- [WHAT YOU ARE ASKED TO DO]
Convert the lines below into a Markdown table with two columns, "No." for the row number and "Text" for the line, omitting any blank lines and excluding the pictures.

- [EXERCISE INPUT]
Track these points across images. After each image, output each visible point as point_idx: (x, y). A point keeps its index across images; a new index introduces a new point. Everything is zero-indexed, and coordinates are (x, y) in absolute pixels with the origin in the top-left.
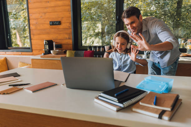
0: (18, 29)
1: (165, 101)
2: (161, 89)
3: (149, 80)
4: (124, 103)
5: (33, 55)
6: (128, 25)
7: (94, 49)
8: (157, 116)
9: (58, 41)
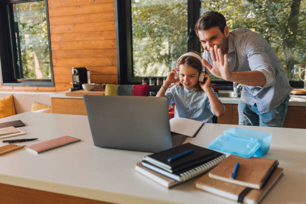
0: (37, 49)
1: (253, 171)
2: (249, 150)
3: (231, 135)
4: (181, 175)
5: (55, 91)
6: (205, 42)
7: (152, 81)
8: (236, 197)
9: (95, 69)
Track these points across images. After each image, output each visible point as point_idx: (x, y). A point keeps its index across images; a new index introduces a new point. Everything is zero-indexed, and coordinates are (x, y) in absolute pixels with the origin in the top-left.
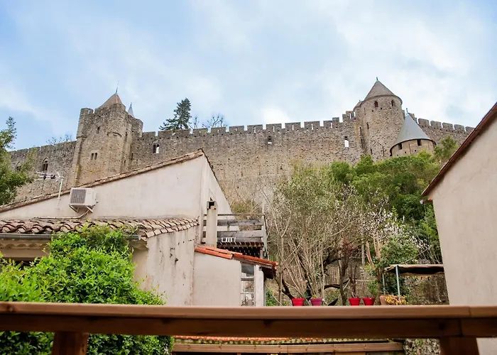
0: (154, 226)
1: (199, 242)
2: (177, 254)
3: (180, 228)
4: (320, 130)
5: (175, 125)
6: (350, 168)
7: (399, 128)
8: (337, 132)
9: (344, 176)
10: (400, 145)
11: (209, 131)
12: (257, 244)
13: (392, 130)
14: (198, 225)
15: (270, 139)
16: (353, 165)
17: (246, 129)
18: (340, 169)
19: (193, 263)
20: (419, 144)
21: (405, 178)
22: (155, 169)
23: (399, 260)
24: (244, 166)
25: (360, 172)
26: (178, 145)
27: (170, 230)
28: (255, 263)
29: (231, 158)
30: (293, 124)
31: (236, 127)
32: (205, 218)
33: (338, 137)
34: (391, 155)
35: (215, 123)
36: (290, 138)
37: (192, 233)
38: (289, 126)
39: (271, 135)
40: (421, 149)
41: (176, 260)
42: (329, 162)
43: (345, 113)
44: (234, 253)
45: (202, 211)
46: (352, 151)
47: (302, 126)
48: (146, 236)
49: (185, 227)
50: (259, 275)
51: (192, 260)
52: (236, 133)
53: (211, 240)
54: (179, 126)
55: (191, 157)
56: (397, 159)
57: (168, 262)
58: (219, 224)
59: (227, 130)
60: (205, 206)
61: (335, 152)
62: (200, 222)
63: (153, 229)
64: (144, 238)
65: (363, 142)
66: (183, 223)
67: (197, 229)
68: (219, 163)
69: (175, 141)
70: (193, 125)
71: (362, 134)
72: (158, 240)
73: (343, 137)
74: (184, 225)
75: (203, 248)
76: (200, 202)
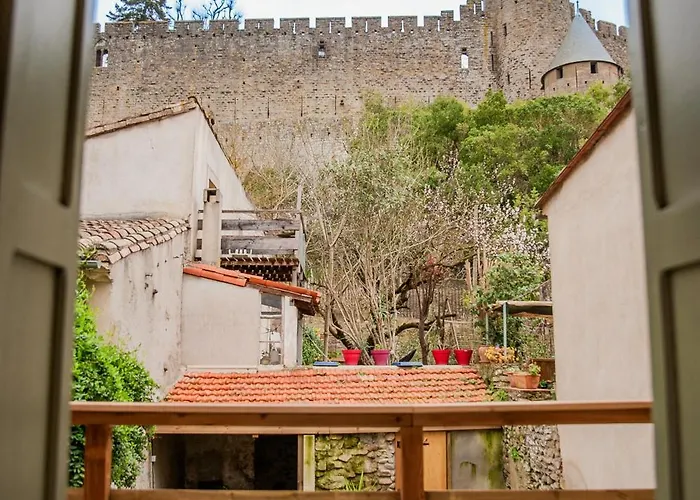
0: (120, 243)
1: (190, 257)
2: (156, 282)
3: (160, 238)
4: (416, 35)
5: (138, 10)
6: (465, 113)
7: (561, 37)
8: (448, 40)
9: (453, 128)
10: (560, 70)
11: (206, 26)
12: (288, 261)
13: (548, 40)
14: (189, 228)
15: (322, 48)
16: (470, 107)
17: (277, 25)
18: (446, 114)
19: (180, 294)
20: (594, 70)
21: (559, 135)
22: (112, 131)
23: (512, 293)
24: (272, 97)
25: (483, 120)
26: (145, 52)
27: (144, 245)
28: (284, 293)
29: (248, 81)
30: (366, 19)
31: (259, 21)
32: (201, 216)
33: (448, 47)
34: (543, 88)
35: (218, 11)
36: (360, 46)
37: (179, 245)
38: (361, 23)
39: (325, 39)
40: (595, 81)
41: (155, 292)
42: (431, 95)
43: (465, 3)
44: (249, 276)
45: (196, 205)
46: (474, 76)
47: (384, 24)
48: (109, 262)
49: (167, 237)
50: (289, 311)
51: (179, 289)
52: (258, 31)
53: (211, 255)
54: (147, 13)
55: (175, 111)
56: (549, 101)
57: (143, 296)
58: (224, 226)
59: (242, 27)
60: (201, 196)
61: (443, 76)
62: (193, 224)
63: (119, 249)
64: (106, 265)
65: (495, 61)
66: (164, 230)
67: (187, 235)
68: (226, 90)
69: (140, 43)
70: (173, 13)
71: (494, 46)
72: (126, 264)
73: (458, 49)
74: (166, 233)
75: (197, 267)
76: (191, 191)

- [TASK SOLUTION]
| No. | Text |
|---|---|
| 1 | Track these points across images. After each image, output each visible point as point_idx: (x, y). A point keeps its index across images; a new index introduces a new point. Everything is zero-indexed, and coordinates are (x, y) in absolute pixels with the origin in the top-left. |
| 2 | 0: (18, 29) |
| 3 | 1: (165, 101) |
| 4 | 2: (161, 89) |
| 5 | 3: (149, 80) |
| 6 | 4: (124, 103) |
| 7 | 5: (33, 55) |
| 8 | 6: (128, 25) |
| 9 | 7: (94, 49) |
| 10 | 8: (157, 116) |
| 11 | 9: (58, 41) |
| 12 | 0: (37, 49) |
| 13 | 1: (253, 171) |
| 14 | 2: (249, 150) |
| 15 | 3: (231, 135) |
| 16 | 4: (181, 175) |
| 17 | 5: (55, 91) |
| 18 | 6: (205, 42) |
| 19 | 7: (152, 81) |
| 20 | 8: (236, 197) |
| 21 | 9: (95, 69) |
| 22 | Track these points across images. After each image, output each visible point as point_idx: (x, y). A point keeps its index across images; a new index introduces a new point. Everything is zero-indexed, and coordinates are (x, y) in absolute pixels with the origin in the top-left. |
| 23 | 0: (154, 226) |
| 24 | 1: (199, 242) |
| 25 | 2: (177, 254) |
| 26 | 3: (180, 228) |
| 27 | 4: (320, 130) |
| 28 | 5: (175, 125) |
| 29 | 6: (350, 168) |
| 30 | 7: (399, 128) |
| 31 | 8: (337, 132) |
| 32 | 9: (344, 176) |
| 33 | 10: (400, 145) |
| 34 | 11: (209, 131) |
| 35 | 12: (257, 244) |
| 36 | 13: (392, 130) |
| 37 | 14: (198, 225) |
| 38 | 15: (270, 139) |
| 39 | 16: (353, 165) |
| 40 | 17: (246, 129) |
| 41 | 18: (340, 169) |
| 42 | 19: (193, 263) |
| 43 | 20: (419, 144) |
| 44 | 21: (405, 178) |
| 45 | 22: (155, 169) |
| 46 | 23: (399, 260) |
| 47 | 24: (244, 166) |
| 48 | 25: (360, 172) |
| 49 | 26: (178, 145) |
| 50 | 27: (170, 230) |
| 51 | 28: (255, 263) |
| 52 | 29: (231, 158) |
| 53 | 30: (293, 124) |
| 54 | 31: (236, 127) |
| 55 | 32: (205, 218) |
| 56 | 33: (338, 137) |
| 57 | 34: (391, 155) |
| 58 | 35: (215, 123) |
| 59 | 36: (290, 138) |
| 60 | 37: (192, 233) |
| 61 | 38: (289, 126) |
| 62 | 39: (271, 135) |
| 63 | 40: (421, 149) |
| 64 | 41: (176, 260) |
| 65 | 42: (329, 162) |
| 66 | 43: (345, 113) |
| 67 | 44: (234, 253) |
| 68 | 45: (202, 211) |
| 69 | 46: (352, 151) |
| 70 | 47: (302, 126) |
| 71 | 48: (146, 236) |
| 72 | 49: (185, 227) |
| 73 | 50: (259, 275) |
| 74 | 51: (192, 260) |
| 75 | 52: (236, 133) |
| 76 | 53: (211, 240) |
| 77 | 54: (179, 126) |
| 78 | 55: (191, 157) |
| 79 | 56: (397, 159) |
| 80 | 57: (168, 262) |
| 81 | 58: (219, 224) |
| 82 | 59: (227, 130) |
| 83 | 60: (205, 206) |
| 84 | 61: (335, 152) |
| 85 | 62: (200, 222) |
| 86 | 63: (153, 229) |
| 87 | 64: (144, 238) |
| 88 | 65: (363, 142) |
| 89 | 66: (183, 223) |
| 90 | 67: (197, 229) |
| 91 | 68: (219, 163) |
| 92 | 69: (175, 141) |
| 93 | 70: (193, 125) |
| 94 | 71: (362, 134) |
| 95 | 72: (158, 240) |
| 96 | 73: (343, 137) |
| 97 | 74: (184, 225) |
| 98 | 75: (203, 248) |
| 99 | 76: (200, 202) |
| 100 | 0: (120, 243) |
| 101 | 1: (190, 257) |
| 102 | 2: (156, 282) |
| 103 | 3: (160, 238) |
| 104 | 4: (416, 35) |
| 105 | 5: (138, 10) |
| 106 | 6: (465, 113) |
| 107 | 7: (561, 37) |
| 108 | 8: (448, 40) |
| 109 | 9: (453, 128) |
| 110 | 10: (560, 70) |
| 111 | 11: (206, 26) |
| 112 | 12: (288, 261) |
| 113 | 13: (548, 40) |
| 114 | 14: (189, 228) |
| 115 | 15: (322, 48) |
| 116 | 16: (470, 107) |
| 117 | 17: (277, 25) |
| 118 | 18: (446, 114) |
| 119 | 19: (180, 294) |
| 120 | 20: (594, 70) |
| 121 | 21: (559, 135) |
| 122 | 22: (112, 131) |
| 123 | 23: (512, 293) |
| 124 | 24: (272, 97) |
| 125 | 25: (483, 120) |
| 126 | 26: (145, 52) |
| 127 | 27: (144, 245) |
| 128 | 28: (284, 293) |
| 129 | 29: (248, 81) |
| 130 | 30: (366, 19) |
| 131 | 31: (259, 21) |
| 132 | 32: (201, 216) |
| 133 | 33: (448, 47) |
| 134 | 34: (543, 88) |
| 135 | 35: (218, 11) |
| 136 | 36: (360, 46) |
| 137 | 37: (179, 245) |
| 138 | 38: (361, 23) |
| 139 | 39: (325, 39) |
| 140 | 40: (595, 81) |
| 141 | 41: (155, 292) |
| 142 | 42: (431, 95) |
| 143 | 43: (465, 3) |
| 144 | 44: (249, 276) |
| 145 | 45: (196, 205) |
| 146 | 46: (474, 76) |
| 147 | 47: (384, 24) |
| 148 | 48: (109, 262) |
| 149 | 49: (167, 237) |
| 150 | 50: (289, 311) |
| 151 | 51: (179, 289) |
| 152 | 52: (258, 31) |
| 153 | 53: (211, 255) |
| 154 | 54: (147, 13) |
| 155 | 55: (175, 111) |
| 156 | 56: (549, 101) |
| 157 | 57: (143, 296) |
| 158 | 58: (224, 226) |
| 159 | 59: (242, 27) |
| 160 | 60: (201, 196) |
| 161 | 61: (443, 76) |
| 162 | 62: (193, 224) |
| 163 | 63: (119, 249) |
| 164 | 64: (106, 265) |
| 165 | 65: (495, 61) |
| 166 | 66: (164, 230) |
| 167 | 67: (187, 235) |
| 168 | 68: (226, 90) |
| 169 | 69: (140, 43) |
| 170 | 70: (173, 13) |
| 171 | 71: (494, 46) |
| 172 | 72: (126, 264) |
| 173 | 73: (458, 49) |
| 174 | 74: (166, 233) |
| 175 | 75: (197, 267) |
| 176 | 76: (191, 191) |